Task to complete - Output the records exactly, every one of them.

--- --- ---

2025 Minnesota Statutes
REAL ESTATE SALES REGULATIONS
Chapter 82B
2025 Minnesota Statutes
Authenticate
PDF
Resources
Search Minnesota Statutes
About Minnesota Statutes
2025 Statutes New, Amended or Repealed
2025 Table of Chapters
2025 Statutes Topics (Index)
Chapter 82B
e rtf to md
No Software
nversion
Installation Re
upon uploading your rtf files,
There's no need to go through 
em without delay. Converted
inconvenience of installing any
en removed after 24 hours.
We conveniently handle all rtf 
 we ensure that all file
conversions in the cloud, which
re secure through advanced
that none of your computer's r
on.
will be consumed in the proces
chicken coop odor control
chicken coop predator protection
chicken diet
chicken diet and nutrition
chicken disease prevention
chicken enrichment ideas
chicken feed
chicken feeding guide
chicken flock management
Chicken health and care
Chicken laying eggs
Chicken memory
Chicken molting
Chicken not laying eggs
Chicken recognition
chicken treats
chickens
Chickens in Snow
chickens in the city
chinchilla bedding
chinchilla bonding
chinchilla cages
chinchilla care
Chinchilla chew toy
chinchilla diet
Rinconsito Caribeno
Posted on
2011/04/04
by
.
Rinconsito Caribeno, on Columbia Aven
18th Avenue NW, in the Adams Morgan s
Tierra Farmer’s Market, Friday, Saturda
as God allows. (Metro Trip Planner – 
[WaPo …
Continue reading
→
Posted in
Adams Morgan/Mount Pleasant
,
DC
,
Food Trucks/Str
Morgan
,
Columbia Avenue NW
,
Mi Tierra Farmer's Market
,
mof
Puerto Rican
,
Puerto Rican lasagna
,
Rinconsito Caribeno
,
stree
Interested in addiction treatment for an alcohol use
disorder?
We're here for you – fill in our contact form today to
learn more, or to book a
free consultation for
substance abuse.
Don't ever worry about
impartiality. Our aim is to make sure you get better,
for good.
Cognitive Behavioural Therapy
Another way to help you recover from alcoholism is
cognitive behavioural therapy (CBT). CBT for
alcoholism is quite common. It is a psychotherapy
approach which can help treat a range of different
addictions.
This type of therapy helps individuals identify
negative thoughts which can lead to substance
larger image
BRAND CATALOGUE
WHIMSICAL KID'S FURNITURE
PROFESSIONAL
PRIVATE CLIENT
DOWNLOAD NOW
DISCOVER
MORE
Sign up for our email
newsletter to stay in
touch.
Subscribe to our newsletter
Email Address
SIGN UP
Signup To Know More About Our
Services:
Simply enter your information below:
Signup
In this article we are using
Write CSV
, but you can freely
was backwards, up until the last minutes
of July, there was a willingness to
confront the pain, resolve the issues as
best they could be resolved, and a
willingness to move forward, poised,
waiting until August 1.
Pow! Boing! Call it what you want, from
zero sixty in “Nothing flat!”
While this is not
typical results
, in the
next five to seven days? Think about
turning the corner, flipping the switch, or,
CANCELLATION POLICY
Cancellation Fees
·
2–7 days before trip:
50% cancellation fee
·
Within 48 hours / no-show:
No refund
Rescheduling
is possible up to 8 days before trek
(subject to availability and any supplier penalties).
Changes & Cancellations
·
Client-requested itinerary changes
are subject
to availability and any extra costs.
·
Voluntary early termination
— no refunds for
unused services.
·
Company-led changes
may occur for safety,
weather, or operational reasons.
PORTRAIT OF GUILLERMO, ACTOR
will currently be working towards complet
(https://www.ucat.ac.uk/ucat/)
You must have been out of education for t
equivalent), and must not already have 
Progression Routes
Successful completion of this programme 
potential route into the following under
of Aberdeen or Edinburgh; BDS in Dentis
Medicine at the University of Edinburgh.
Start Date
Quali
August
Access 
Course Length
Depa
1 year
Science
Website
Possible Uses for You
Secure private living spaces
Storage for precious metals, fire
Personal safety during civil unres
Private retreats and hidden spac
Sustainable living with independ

--- --- ---

Expected answer -
2025 Minnesota Statutes
REAL ESTATE SALES REGULATIONS
Chapter 82B
2025 Minnesota Statutes
Authenticate
PDF
Resources
Search Minnesota Statutes
About Minnesota Statutes
2025 Statutes New, Amended or Repealed
2025 Table of Chapters
2025 Statutes Topics (Index)
Chapter 82B
e rtf to md
No Software
nversion
Installation Re
upon uploading your rtf files,
There's no need to go through 
em without delay. Converted
inconvenience of installing any
en removed after 24 hours.
We conveniently handle all rtf 
 we ensure that all file
conversions in the cloud, which
re secure through advanced
that none of your computer's r
on.
will be consumed in the proces
chicken coop odor control
chicken coop predator protection
chicken diet
chicken diet and nutrition
chicken disease prevention
chicken enrichment ideas
chicken feed
chicken feeding guide
chicken flock management
Chicken health and care
Chicken laying eggs
Chicken memory
Chicken molting
Chicken not laying eggs
Chicken recognition
chicken treats
chickens
Chickens in Snow
chickens in the city
chinchilla bedding
chinchilla bonding
chinchilla cages
chinchilla care
Chinchilla chew toy
chinchilla diet
Rinconsito Caribeno
Posted on
2011/04/04
by
.
Rinconsito Caribeno, on Columbia Aven
18th Avenue NW, in the Adams Morgan s
Tierra Farmer’s Market, Friday, Saturda
as God allows. (Metro Trip Planner – 
[WaPo …
Continue reading
→
Posted in
Adams Morgan/Mount Pleasant
,
DC
,
Food Trucks/Str
Morgan
,
Columbia Avenue NW
,
Mi Tierra Farmer's Market
,
mof
Puerto Rican
,
Puerto Rican lasagna
,
Rinconsito Caribeno
,
stree
Interested in addiction treatment for an alcohol use
disorder?
We're here for you – fill in our contact form today to
learn more, or to book a
free consultation for
substance abuse.
Don't ever worry about
impartiality. Our aim is to make sure you get better,
for good.
Cognitive Behavioural Therapy
Another way to help you recover from alcoholism is
cognitive behavioural therapy (CBT). CBT for
alcoholism is quite common. It is a psychotherapy
approach which can help treat a range of different
addictions.
This type of therapy helps individuals identify
negative thoughts which can lead to substance
larger image
BRAND CATALOGUE
WHIMSICAL KID'S FURNITURE
PROFESSIONAL
PRIVATE CLIENT
DOWNLOAD NOW
DISCOVER
MORE
Sign up for our email
newsletter to stay in
touch.
Subscribe to our newsletter
Email Address
SIGN UP
Signup To Know More About Our
Services:
Simply enter your information below:
Signup
In this article we are using
Write CSV
, but you can freely
was backwards, up until the last minutes
of July, there was a willingness to
confront the pain, resolve the issues as
best they could be resolved, and a
willingness to move forward, poised,
waiting until August 1.
Pow! Boing! Call it what you want, from
zero sixty in “Nothing flat!”
While this is not
typical results
, in the
next five to seven days? Think about
turning the corner, flipping the switch, or,
CANCELLATION POLICY
Cancellation Fees
·
2–7 days before trip:
50% cancellation fee
·
Within 48 hours / no-show:
No refund
Rescheduling
is possible up to 8 days before trek
(subject to availability and any supplier penalties).
Changes & Cancellations
·
Client-requested itinerary changes
are subject
to availability and any extra costs.
·
Voluntary early termination
— no refunds for
unused services.
·
Company-led changes
may occur for safety,
weather, or operational reasons.
PORTRAIT OF GUILLERMO, ACTOR
will currently be working towards complet
(https://www.ucat.ac.uk/ucat/)
You must have been out of education for t
equivalent), and must not already have 
Progression Routes
Successful completion of this programme 
potential route into the following under
of Aberdeen or Edinburgh; BDS in Dentis
Medicine at the University of Edinburgh.
Start Date
Quali
August
Access 
Course Length
Depa
1 year
Science
Website
Possible Uses for You
Secure private living spaces
Storage for precious metals, fire
Personal safety during civil unres
Private retreats and hidden spac
Sustainable living with independ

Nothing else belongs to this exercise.